In a keynote address at the SXSW Interactive Festival on Sunday, author Malcolm Gladwell pressed venture capitalist Bill Gurley on our “catastrophically imperfect” network of cars. Gurley honed in on one of the big drawbacks of self-driving cars.

“Humans will be much less tolerant of a machine error causing death than human error causing death,” said Gurley, an early investor in Uber and other disruptive technologies. He describes himself as much more skeptical of driverless cars than most people.

“I would argue that for a machine to be out there that weighs three tons that’s moving around at that speed, it would need to have at least four nines because the errors would be catastrophic,” Gurley said. (Four nines alludes to 99.99 percent, as in the near-perfect safety record self-driving cars may need to gain acceptance. For example, a Web site with “four nines” fails to load only one minute per week.)

Driverless cars may need to be near perfect, but they’ll face a long list of rare circumstances that could be difficult to handle. These unusual circumstances are sometime called edge cases. For example, can a car be programmed to identify an ambulance siren and pull over? Can it respond to an officer directing traffic? What about inclement weather, heavy snow, flooded streets or roads covered with leaves? These things could all disrupt its sensors.

In an panel Saturday at SXSW, University of Michigan professor Ryan Eustice, who is developing algorithms for the maps driverless cars will rely on, acknowledged the challenge.

“To really field this technology in all weather, all kinds of scenarios, I think the public’s been a little oversold to this point,” Eustice said. “There’s still a lot of really hard problems to work on.”
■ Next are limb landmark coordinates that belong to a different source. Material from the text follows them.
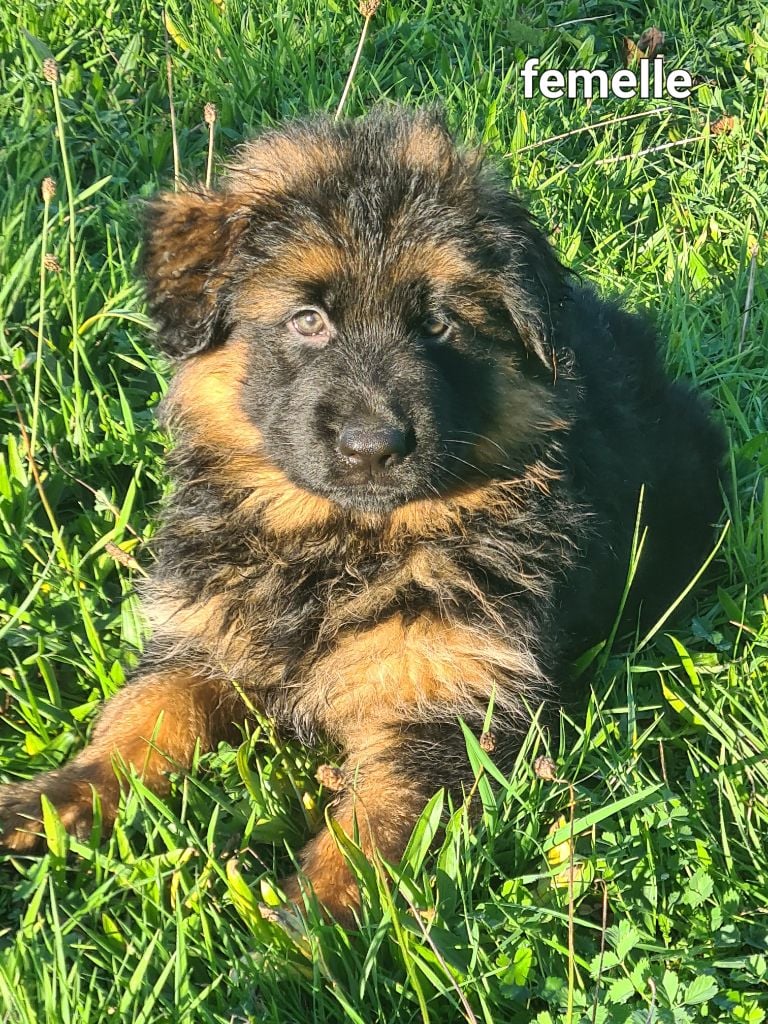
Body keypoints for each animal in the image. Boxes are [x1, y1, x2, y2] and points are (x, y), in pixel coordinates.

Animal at [0, 108, 724, 925]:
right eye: (307, 320)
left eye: (439, 325)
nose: (373, 447)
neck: (341, 545)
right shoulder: (204, 636)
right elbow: (142, 718)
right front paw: (50, 803)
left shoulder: (446, 701)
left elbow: (376, 825)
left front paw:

He cited the problem of a driverless car’s sensors being confused by snowflakes during a snowstorm. There’s also the question of whether a driverless car in a snowstorm should drive in its original lane or follow the tracks of the car in front of it?

You might think we can just rely on humans to take over whenever a situation gets dicey. But Eustice and others aren’t fond of that.

“This notion, fall back to a human, in part it’s kind of a fallacy,” Eustice said. “To fall back on a human the car has to be able to have enough predictive capability to know that 30 seconds from now, or whatever, it’s in a situation it can’t handle. The human, they’re not going to pay attention in the car. You’re going to be on your cell phone, you’re going to totally tune out, whatever. To take on that cognitive load, you can’t just kick out and say oh ‘take over.’ ”

He noted how Google had taken the steering wheel and pedal out of its driverless car prototype to avoid the human-machine interface issue, which he considers a huge problem for the field.

In his talk with Gurley, Gladwell noted the surprising disparity between Americans killed in wars and on U.S. roads. It would seem we could do a lot better. But a lot of tough challenges must be solved before U.S. roads can ever become some sort of self-driving utopia.